* Assigned task *
Show all lines of the listing that contain the word "verbed".

* Data provided *
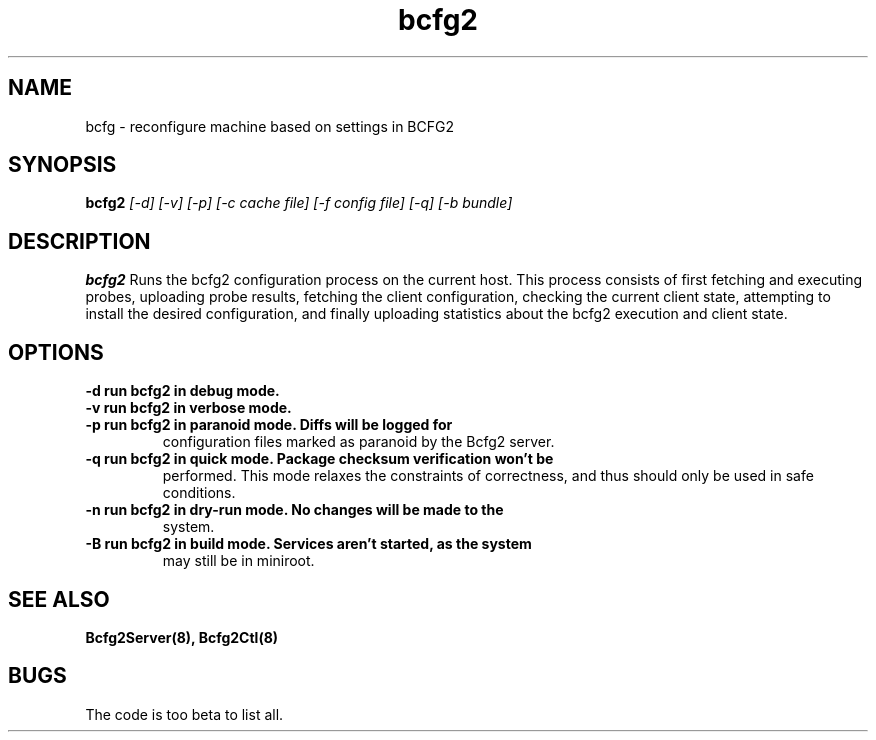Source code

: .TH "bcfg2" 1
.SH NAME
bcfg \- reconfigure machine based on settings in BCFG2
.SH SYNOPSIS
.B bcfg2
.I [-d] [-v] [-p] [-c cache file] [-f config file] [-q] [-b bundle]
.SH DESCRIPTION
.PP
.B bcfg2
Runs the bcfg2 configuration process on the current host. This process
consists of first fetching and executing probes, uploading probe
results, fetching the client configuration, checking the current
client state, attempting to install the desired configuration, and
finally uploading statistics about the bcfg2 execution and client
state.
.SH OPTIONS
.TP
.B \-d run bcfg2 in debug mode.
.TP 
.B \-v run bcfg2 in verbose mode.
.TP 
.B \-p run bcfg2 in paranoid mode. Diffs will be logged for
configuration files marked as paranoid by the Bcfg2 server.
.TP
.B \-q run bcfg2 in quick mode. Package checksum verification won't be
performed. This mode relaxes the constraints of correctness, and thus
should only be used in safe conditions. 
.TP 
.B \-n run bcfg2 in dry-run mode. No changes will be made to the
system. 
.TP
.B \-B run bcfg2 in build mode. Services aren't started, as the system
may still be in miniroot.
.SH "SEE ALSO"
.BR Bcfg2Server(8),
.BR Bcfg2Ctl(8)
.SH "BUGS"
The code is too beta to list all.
==
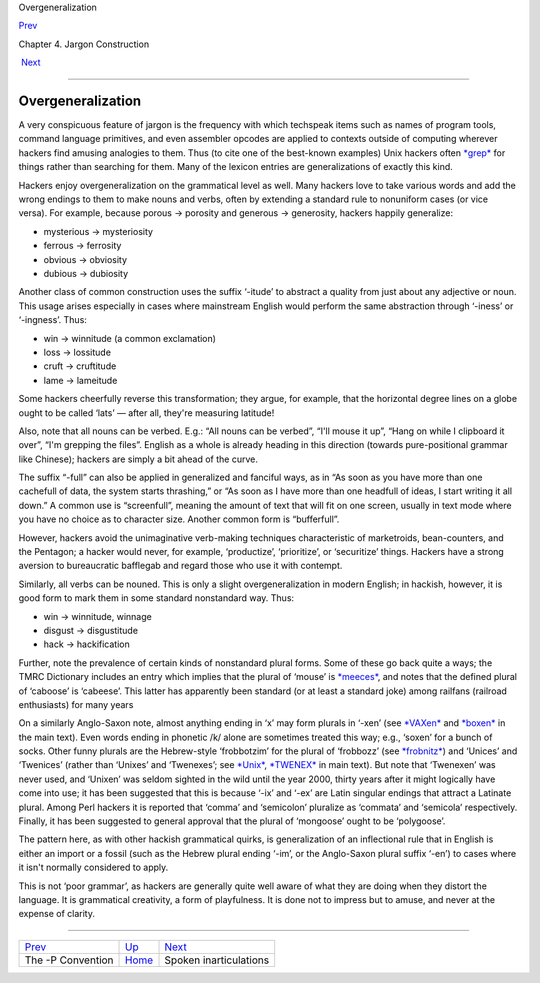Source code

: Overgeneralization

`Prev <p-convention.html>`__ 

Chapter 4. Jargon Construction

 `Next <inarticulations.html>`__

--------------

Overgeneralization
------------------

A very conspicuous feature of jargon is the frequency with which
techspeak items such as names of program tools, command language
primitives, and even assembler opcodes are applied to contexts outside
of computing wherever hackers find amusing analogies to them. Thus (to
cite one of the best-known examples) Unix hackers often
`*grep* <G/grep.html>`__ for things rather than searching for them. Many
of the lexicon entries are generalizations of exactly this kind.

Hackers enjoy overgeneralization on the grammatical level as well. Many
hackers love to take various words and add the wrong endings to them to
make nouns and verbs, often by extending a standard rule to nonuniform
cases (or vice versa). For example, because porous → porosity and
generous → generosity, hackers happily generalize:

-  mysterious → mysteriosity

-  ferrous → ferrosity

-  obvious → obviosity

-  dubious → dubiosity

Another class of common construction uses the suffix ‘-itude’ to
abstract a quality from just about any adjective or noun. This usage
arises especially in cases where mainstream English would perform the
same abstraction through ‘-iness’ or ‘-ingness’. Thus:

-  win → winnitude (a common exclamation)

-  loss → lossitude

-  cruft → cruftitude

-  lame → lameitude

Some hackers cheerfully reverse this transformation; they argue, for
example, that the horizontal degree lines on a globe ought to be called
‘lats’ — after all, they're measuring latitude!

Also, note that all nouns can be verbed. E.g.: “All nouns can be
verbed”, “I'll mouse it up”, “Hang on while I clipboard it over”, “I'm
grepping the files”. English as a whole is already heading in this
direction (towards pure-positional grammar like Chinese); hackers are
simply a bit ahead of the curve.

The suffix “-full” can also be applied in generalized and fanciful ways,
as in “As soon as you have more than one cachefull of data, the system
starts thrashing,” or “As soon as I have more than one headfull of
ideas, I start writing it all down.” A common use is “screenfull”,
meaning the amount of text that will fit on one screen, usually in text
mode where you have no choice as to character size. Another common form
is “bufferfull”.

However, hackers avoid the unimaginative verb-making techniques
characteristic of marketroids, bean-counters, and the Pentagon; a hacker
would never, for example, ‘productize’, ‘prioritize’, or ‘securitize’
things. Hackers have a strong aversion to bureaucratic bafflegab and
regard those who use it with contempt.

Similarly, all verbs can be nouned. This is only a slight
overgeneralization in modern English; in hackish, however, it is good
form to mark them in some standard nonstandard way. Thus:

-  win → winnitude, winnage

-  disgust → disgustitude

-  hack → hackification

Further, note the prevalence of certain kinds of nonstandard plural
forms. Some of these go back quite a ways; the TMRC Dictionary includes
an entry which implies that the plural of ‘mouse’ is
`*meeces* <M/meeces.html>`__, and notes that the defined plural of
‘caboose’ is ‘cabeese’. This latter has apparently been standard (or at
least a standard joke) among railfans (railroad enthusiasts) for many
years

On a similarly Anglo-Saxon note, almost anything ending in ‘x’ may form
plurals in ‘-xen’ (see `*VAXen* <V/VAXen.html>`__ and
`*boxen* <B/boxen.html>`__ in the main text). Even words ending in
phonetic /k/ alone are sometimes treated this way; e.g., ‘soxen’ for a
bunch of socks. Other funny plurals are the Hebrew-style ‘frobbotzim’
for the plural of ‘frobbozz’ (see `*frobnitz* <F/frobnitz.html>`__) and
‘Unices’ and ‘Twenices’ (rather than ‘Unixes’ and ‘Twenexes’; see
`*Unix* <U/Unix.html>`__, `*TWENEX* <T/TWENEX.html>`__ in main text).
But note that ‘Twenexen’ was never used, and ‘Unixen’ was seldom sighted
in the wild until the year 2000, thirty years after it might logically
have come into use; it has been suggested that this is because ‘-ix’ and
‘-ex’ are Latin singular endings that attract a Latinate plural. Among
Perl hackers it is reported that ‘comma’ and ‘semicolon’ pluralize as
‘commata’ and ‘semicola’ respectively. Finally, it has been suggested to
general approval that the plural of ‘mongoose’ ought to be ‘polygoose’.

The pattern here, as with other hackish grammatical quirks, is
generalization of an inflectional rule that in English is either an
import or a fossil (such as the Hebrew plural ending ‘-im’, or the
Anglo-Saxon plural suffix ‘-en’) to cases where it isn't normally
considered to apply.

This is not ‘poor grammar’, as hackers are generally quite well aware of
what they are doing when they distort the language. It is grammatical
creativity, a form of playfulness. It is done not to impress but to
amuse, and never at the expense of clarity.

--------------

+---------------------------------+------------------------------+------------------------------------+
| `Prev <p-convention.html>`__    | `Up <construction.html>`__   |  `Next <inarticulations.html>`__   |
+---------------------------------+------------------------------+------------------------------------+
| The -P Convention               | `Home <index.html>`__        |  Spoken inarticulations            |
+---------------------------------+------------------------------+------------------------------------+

* Output for this task *
Also, note that all nouns can be verbed. E.g.: “All nouns can be
verbed”, “I'll mouse it up”, “Hang on while I clipboard it over”, “I'm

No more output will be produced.